Xu Hanling secretamente suspiró aliviado, solo para escuchar a Liu Rufeng decir:

—Xu Hanling, ¿verdad? Lo has hecho bien. ¡Desde ahora, sígueme y comienza como un ayudante de medicina!

—¿Ah? —Xu Hanling tembló, incapaz de creer que estaba mirando a Liu Rufeng.

¡Este era un alquimista de octavo rango!

Aunque solo sería un ayudante de medicina a su lado, mientras se desempeñara bien y Liu Rufeng estuviera complacido, sin duda le proporcionaría orientación, una perspectiva mucho más prometedora que quedarse con Ge Ling.

Ante este pensamiento,

Xu Hanling rápidamente se inclinó con respeto hacia Liu Rufeng.

—Gracias, Anciano Liu…

Liu Rufeng agitó su mano.

—Si deseas agradecer a alguien, ¡agradece a este joven!

Xu Hanling asintió y agradeció respetuosamente a Xiao Yi con una reverencia.

Esto hizo que tanto Ge Ling como Chen Ze a su lado se pusieran rojos de envidia.

Especialmente Chen Ze…

Estaba lleno de arrepentimiento, poniéndose verde por dentro por no haber dado un paso adelante para tratar al anciano antes.

Desafortunadamente…

¡No hay medicina para el arrepentimiento en este mundo!

Liu Rufeng, sonriendo a Xiao Yi, dijo:

—Joven, ¿tienes tiempo para entrar y reunirte?

—¡Sería un honor!

Xiao Yi sonrió y asintió, siguiendo a Liu Rufeng hasta el patio trasero del Salón Jishi.

Sentado autoritariamente en el asiento principal, Liu Rufeng hizo que Xu Hanling preparara algo de Té Espiritual para ambos. Entornando los ojos hacia Xiao Yi, dijo medio en broma:

—¿Qué trae a Xiao Zhenguo de la Gran Dinastía Qian a mi Salón Jishi?

Xiao Yi se sobresaltó al ser reconocido por Liu Rufeng, pero no se sorprendió. Sonrió y dijo:

—Supongo que el Anciano Liu ya ha adivinado mi propósito de venir aquí.
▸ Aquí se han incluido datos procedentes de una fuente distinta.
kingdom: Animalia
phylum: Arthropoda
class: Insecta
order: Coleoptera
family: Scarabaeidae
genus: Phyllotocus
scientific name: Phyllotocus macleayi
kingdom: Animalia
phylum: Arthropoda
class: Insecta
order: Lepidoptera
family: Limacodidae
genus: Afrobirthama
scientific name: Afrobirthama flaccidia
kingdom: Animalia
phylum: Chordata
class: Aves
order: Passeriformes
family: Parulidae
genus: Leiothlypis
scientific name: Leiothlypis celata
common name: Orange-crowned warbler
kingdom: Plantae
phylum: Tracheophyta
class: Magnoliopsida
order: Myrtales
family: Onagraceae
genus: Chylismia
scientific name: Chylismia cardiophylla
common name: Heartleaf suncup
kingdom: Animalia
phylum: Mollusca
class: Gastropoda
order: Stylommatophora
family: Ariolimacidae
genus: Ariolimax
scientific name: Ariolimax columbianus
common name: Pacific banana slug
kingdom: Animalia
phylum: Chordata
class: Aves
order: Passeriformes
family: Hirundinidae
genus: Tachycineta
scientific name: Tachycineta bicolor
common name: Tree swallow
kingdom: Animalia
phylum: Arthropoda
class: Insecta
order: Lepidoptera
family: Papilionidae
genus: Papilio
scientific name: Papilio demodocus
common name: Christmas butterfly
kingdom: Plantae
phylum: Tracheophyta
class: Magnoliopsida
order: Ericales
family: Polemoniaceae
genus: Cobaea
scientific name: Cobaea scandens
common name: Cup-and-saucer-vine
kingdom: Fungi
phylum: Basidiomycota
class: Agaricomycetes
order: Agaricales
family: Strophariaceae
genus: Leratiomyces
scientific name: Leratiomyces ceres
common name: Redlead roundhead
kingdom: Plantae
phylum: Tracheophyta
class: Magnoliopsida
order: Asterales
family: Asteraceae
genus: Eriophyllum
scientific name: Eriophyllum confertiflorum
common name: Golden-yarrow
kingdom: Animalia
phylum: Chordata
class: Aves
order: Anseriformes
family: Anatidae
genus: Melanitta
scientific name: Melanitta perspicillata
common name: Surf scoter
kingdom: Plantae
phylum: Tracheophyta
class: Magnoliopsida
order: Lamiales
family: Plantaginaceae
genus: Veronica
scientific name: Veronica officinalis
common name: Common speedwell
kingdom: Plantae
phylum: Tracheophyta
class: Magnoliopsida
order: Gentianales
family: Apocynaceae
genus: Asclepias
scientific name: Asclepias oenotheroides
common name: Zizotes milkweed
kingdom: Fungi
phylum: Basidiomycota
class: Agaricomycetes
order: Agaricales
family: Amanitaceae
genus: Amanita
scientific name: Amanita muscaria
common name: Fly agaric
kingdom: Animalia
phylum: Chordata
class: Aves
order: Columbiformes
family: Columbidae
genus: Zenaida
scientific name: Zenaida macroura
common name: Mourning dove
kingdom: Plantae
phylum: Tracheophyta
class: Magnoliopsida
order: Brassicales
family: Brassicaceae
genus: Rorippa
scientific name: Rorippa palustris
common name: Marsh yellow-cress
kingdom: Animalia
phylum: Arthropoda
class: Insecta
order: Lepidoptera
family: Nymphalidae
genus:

Espero que el Anciano Liu pueda desprenderse de la Flor de Siete Hojas y Una Rama y permitirme tenerla.

Los labios de Liu Rufeng se curvaron hacia arriba, aparentemente esperando tal comentario, y negó con la cabeza riendo, liberando dos palabras:

—¡No vendo!

—¡Nunca dije que quisiera comprarla! —Xiao Yi se rió.

—¿Hmm?

Liu Rufeng se sorprendió.

¿Qué quiere decir?

¿No planea comprarla?

¿Podría intentar tomarla por la fuerza?